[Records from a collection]
▼

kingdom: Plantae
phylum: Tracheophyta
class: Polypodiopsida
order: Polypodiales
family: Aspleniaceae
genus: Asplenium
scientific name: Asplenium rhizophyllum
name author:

▲

WRITTEN PROBLEM :: Repeat every item above word for word.

COMPLETE OUTPUT ::
kingdom: Plantae
phylum: Tracheophyta
class: Polypodiopsida
order: Polypodiales
family: Aspleniaceae
genus: Asplenium
scientific name: Asplenium rhizophyllum
name author:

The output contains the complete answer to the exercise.